[Stored records]
★ ★ ★ ★ ★ ★ ★

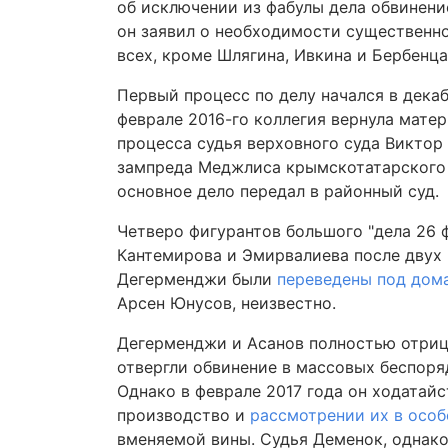
об исключении из фабулы дела обвинени
он заявил о необходимости существенно 
всех, кроме Шлягина, Ивкина и Бербенца
Первый процесс по делу начался в дека
феврале 2016-го коллегия вернула мате
процесса судья верховного суда Виктор
зампреда Меджлиса крымскотатарского н
основное дело передал в районный суд.
Четверо фигурантов большого "дела 26 ф
Кантемирова и Эмирвалиева после двух 
Дегерменджи были
переведены под дом
Арсен Юнусов, неизвестно.
Дегерменджи и Асанов полностью отрица
отвергли обвинение в массовых беспоря
Однако в феврале 2017 года он ходатай
производство и
рассмотрении их в осо
вменяемой вины. Судья Деменок, однако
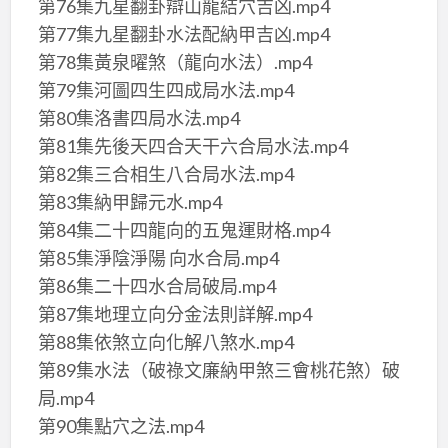
第76集九星翻卦辯山龍結穴吉凶.mp4
第77集九星翻卦水法配納甲吉凶.mp4
第78集黃泉曜煞（龍向水法）.mp4
第79集河圖四生四成局水法.mp4
第80集洛書四局水法.mp4
第81集先後天四合天干六合局水法.mp4
第82集三合相生八合局水法.mp4
第83集納甲歸元水.mp4
第84集二十四龍向的五鬼運財格.mp4
第85集淨陰淨陽 向水合局.mp4
第86集二十四水合局破局.mp4
第87集地理立向分金法則詳解.mp4
第88集依煞立向化解八煞水.mp4
第89集水法（破祿文廉納甲煞三會桃花煞）破
局.mp4
第90集點穴之法.mp4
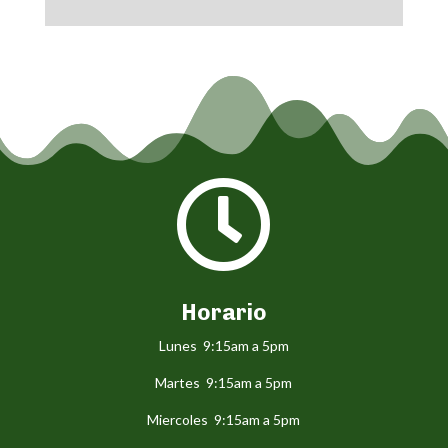

Horario
Lunes 9:15am a 5pm
Martes 9:15am a 5pm
Miercoles 9:15am a 5pm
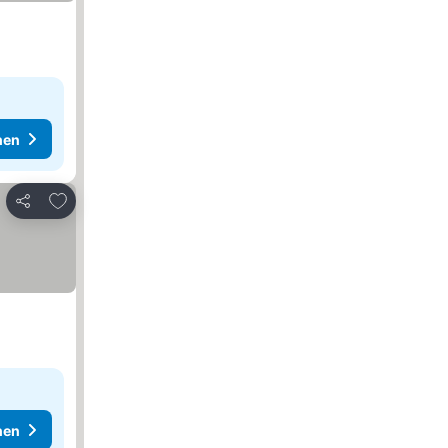
hen
Zu Favoriten hinzufügen
Teilen
hen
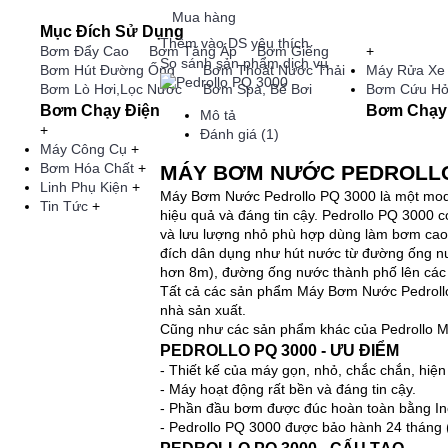
Mua hàng
Mục Đích Sử Dụng
Thêm vào DS yêu thích
Bơm Đẩy Cao
Bơm Tăng Áp
Bơm Giếng
+
So sánh sản phẩm dịch vụ
Bơm Hút Đường Ống
Bơm Thoát Nước Thải
Máy Rửa Xe
Bơm Lò Hơi,Lọc Nước
Bơm Spa, Bể Bơi
Bơm Cứu H
Bơm Chạy Điện
Bơm Chạy
Mô tả
+
Đánh giá (1)
Máy Công Cụ
+
Bơm Hóa Chất
+
MÁY BƠM NƯỚC PEDROLLO
Linh Phụ Kiện
+
Máy Bơm Nước Pedrollo PQ 3000 là một mod
Tin Tức
+
hiệu quả và đáng tin cậy. Pedrollo PQ 3000 c
và lưu lượng nhỏ phù hợp dùng làm bơm cao
đích dân dụng như hút nước từ đường ống nư
hơn 8m), đường ống nước thành phố lên các b
Tất cả các sản phẩm Máy Bơm Nước Pedrollo 
nhà sản xuất.
Cũng như các sản phẩm khác của Pedrollo M
PEDROLLO PQ 3000 - ƯU ĐIỂM
- Thiết kế của máy gọn, nhỏ, chắc chắn, hiện
- Máy hoạt động rất bền và đáng tin cậy.
- Phần đầu bơm được đúc hoàn toàn bằng Ino
- Pedrollo PQ 3000 được bảo hành 24 tháng 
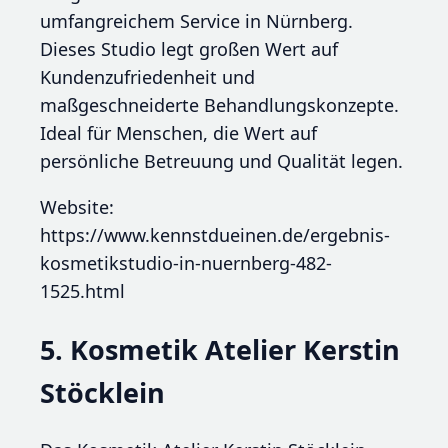
umfangreichem Service in Nürnberg.
Dieses Studio legt großen Wert auf
Kundenzufriedenheit und
maßgeschneiderte Behandlungskonzepte.
Ideal für Menschen, die Wert auf
persönliche Betreuung und Qualität legen.
Website:
https://www.kennstdueinen.de/ergebnis-
kosmetikstudio-in-nuernberg-482-
1525.html
5. Kosmetik Atelier Kerstin
Stöcklein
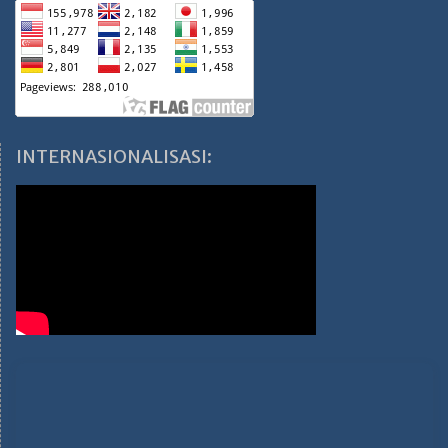
INTERNASIONALISASI:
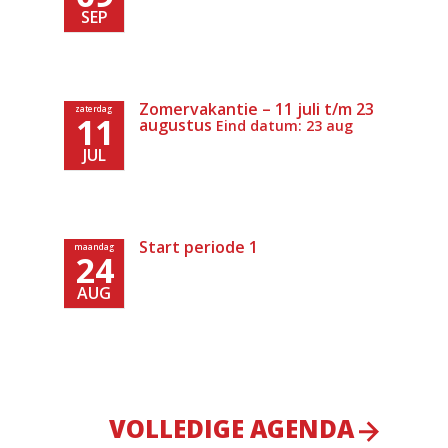
SEP
Zomervakantie – 11 juli t/m 23
zaterdag
11
augustus
Eind datum: 23 aug
JUL
Start periode 1
maandag
24
AUG
VOLLEDIGE AGENDA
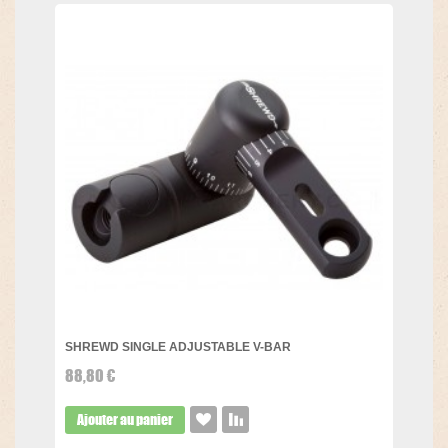
SHREWD SINGLE ADJUSTABLE V-BAR
88,80 €
Ajouter au panier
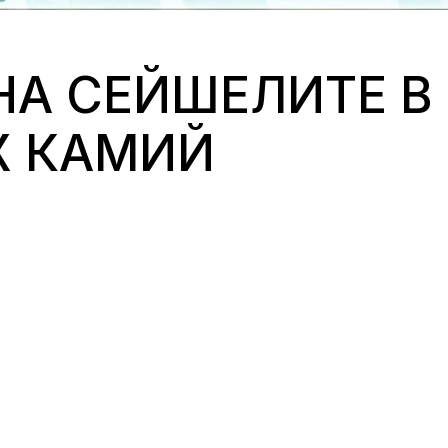
НА СЕЙШЕЛИТЕ В
 КАМИЙ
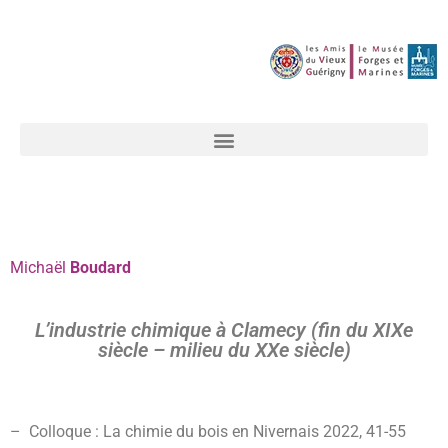
Michaël
Boudard
L’industrie chimique à Clamecy (fin du XIXe
siècle – milieu du XXe siècle)
– Colloque : La chimie du bois en Nivernais 2022,
41-55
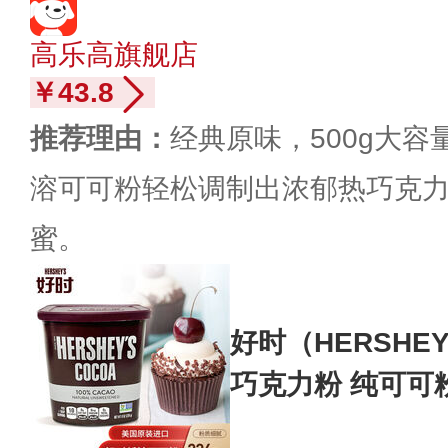
高乐高旗舰店
￥43.8
推荐理由：
经典原味，500g大
溶可可粉轻松调制出浓郁热巧克
蜜。
好时（HERSHE
巧克力粉 纯可可
用原料226g/罐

★ ★ ★ ★ ★ ★ ★

> _Task requirements_: Please gather every line from the rows above that contains the word "Дегерменджи", and copy each one out in full.

> _Task solution_:
Дегерменджи были
Дегерменджи и Асанов полностью отрица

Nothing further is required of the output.